-- The input follows --

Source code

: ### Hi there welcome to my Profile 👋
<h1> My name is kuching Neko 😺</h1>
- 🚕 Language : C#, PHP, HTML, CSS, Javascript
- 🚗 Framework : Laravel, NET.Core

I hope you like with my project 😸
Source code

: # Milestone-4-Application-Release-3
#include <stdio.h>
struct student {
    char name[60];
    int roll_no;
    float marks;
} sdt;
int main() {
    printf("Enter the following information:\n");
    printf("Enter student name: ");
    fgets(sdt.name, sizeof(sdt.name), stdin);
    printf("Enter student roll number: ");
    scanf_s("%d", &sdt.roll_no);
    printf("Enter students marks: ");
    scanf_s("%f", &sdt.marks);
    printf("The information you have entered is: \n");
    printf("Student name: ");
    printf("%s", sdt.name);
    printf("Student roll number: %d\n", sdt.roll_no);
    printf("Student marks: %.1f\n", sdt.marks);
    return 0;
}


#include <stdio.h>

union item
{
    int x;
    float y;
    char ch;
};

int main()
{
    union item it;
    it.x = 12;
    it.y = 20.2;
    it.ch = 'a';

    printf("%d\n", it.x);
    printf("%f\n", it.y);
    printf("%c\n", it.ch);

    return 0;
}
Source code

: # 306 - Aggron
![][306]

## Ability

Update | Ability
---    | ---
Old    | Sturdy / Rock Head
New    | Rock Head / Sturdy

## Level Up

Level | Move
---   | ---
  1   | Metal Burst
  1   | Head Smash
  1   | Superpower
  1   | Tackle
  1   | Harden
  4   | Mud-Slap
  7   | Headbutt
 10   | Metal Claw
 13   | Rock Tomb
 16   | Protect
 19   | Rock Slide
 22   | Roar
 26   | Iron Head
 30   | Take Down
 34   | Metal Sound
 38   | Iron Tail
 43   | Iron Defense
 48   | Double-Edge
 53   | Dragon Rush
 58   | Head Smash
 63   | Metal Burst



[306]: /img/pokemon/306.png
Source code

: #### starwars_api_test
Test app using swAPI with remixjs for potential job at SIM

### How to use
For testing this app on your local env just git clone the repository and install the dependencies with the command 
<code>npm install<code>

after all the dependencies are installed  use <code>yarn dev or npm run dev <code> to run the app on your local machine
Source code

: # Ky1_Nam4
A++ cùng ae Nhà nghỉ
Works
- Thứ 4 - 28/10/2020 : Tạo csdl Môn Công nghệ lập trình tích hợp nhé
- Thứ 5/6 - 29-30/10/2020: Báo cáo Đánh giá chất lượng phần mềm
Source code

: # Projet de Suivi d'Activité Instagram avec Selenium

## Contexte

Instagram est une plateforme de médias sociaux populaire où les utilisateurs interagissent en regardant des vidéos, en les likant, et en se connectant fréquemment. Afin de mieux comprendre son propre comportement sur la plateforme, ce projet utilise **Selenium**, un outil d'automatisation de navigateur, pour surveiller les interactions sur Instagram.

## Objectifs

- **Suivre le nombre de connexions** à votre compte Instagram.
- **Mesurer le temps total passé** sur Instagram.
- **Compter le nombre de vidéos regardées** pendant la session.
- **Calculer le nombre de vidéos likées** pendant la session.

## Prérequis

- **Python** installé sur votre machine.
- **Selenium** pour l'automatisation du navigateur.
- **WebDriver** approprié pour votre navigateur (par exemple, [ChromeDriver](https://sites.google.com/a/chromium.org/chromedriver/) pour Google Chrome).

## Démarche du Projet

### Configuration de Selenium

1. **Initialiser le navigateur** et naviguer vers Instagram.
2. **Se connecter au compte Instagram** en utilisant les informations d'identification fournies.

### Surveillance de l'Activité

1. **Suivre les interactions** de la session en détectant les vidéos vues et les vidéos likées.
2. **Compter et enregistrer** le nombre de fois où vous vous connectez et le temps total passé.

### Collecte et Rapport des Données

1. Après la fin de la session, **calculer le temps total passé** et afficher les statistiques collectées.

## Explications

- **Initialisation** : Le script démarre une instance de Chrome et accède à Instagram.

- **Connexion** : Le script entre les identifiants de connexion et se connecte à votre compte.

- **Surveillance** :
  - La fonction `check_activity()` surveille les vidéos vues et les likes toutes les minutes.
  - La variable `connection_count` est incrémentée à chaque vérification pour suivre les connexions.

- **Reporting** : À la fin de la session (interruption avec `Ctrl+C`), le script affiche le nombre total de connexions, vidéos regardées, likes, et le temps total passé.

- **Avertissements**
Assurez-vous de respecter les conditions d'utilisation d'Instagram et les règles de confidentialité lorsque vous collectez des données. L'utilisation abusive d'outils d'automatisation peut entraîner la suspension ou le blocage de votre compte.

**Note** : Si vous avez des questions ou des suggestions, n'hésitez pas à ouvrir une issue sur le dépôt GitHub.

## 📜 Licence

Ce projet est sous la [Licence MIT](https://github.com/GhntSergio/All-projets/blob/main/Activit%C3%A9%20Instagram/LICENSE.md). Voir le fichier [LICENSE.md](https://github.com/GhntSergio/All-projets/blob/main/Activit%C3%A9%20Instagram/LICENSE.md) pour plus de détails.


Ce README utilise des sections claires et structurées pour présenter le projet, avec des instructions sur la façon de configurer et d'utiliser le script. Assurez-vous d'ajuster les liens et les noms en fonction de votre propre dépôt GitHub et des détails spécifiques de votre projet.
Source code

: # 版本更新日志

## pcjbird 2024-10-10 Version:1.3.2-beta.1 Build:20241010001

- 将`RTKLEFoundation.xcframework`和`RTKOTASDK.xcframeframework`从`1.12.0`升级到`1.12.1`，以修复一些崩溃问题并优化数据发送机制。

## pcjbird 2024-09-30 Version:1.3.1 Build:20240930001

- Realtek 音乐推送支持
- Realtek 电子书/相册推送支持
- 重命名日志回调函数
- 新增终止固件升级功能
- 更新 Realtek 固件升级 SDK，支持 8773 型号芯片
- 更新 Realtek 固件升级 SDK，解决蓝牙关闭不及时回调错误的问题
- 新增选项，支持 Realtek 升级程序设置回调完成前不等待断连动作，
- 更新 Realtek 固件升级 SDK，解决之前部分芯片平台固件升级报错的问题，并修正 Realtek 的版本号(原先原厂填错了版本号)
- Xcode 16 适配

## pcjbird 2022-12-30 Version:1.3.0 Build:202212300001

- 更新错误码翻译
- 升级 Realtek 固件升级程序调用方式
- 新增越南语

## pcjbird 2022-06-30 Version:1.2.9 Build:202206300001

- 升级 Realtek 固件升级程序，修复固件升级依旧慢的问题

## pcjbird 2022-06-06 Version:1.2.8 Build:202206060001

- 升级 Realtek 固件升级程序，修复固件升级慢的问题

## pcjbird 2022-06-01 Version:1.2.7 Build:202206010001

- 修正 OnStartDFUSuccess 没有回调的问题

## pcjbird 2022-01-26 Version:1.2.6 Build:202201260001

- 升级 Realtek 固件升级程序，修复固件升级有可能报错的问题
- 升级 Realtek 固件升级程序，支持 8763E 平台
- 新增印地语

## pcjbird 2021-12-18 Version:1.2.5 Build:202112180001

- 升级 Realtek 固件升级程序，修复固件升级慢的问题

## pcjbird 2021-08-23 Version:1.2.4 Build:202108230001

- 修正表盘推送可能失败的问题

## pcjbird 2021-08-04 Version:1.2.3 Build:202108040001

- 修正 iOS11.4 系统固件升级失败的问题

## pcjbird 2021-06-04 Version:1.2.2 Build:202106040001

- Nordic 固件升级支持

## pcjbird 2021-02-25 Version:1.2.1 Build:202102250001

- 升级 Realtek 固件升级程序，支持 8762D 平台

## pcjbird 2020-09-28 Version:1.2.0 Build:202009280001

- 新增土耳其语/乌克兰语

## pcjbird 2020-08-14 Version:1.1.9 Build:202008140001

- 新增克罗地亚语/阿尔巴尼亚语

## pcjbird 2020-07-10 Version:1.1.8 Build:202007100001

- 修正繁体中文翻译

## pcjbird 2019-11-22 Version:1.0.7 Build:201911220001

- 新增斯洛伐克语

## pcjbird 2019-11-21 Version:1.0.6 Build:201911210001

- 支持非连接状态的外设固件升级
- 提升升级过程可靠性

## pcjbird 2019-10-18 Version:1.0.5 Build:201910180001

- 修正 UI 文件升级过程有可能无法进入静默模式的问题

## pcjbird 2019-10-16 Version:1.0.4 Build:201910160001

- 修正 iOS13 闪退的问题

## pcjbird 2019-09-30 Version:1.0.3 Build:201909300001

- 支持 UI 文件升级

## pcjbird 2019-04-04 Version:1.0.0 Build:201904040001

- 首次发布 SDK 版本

-- The input concluded --

- [Exercise]
The required answer is the exact run of lines above starting at the line with "fgets(sdt.name, sizeof(sdt.name), stdin);" and ending at the line with "## Contexte", with both ends present.

- [Solution]
    fgets(sdt.name, sizeof(sdt.name), stdin);
    printf("Enter student roll number: ");
    scanf_s("%d", &sdt.roll_no);
    printf("Enter students marks: ");
    scanf_s("%f", &sdt.marks);
    printf("The information you have entered is: \n");
    printf("Student name: ");
    printf("%s", sdt.name);
    printf("Student roll number: %d\n", sdt.roll_no);
    printf("Student marks: %.1f\n", sdt.marks);
    return 0;
}


#include <stdio.h>

union item
{
    int x;
    float y;
    char ch;
};

int main()
{
    union item it;
    it.x = 12;
    it.y = 20.2;
    it.ch = 'a';

    printf("%d\n", it.x);
    printf("%f\n", it.y);
    printf("%c\n", it.ch);

    return 0;
}
Source code

: # 306 - Aggron
![][306]

## Ability

Update | Ability
---    | ---
Old    | Sturdy / Rock Head
New    | Rock Head / Sturdy

## Level Up

Level | Move
---   | ---
  1   | Metal Burst
  1   | Head Smash
  1   | Superpower
  1   | Tackle
  1   | Harden
  4   | Mud-Slap
  7   | Headbutt
 10   | Metal Claw
 13   | Rock Tomb
 16   | Protect
 19   | Rock Slide
 22   | Roar
 26   | Iron Head
 30   | Take Down
 34   | Metal Sound
 38   | Iron Tail
 43   | Iron Defense
 48   | Double-Edge
 53   | Dragon Rush
 58   | Head Smash
 63   | Metal Burst



[306]: /img/pokemon/306.png
Source code

: #### starwars_api_test
Test app using swAPI with remixjs for potential job at SIM

### How to use
For testing this app on your local env just git clone the repository and install the dependencies with the command 
<code>npm install<code>

after all the dependencies are installed  use <code>yarn dev or npm run dev <code> to run the app on your local machine
Source code

: # Ky1_Nam4
A++ cùng ae Nhà nghỉ
Works
- Thứ 4 - 28/10/2020 : Tạo csdl Môn Công nghệ lập trình tích hợp nhé
- Thứ 5/6 - 29-30/10/2020: Báo cáo Đánh giá chất lượng phần mềm
Source code

: # Projet de Suivi d'Activité Instagram avec Selenium

## Contexte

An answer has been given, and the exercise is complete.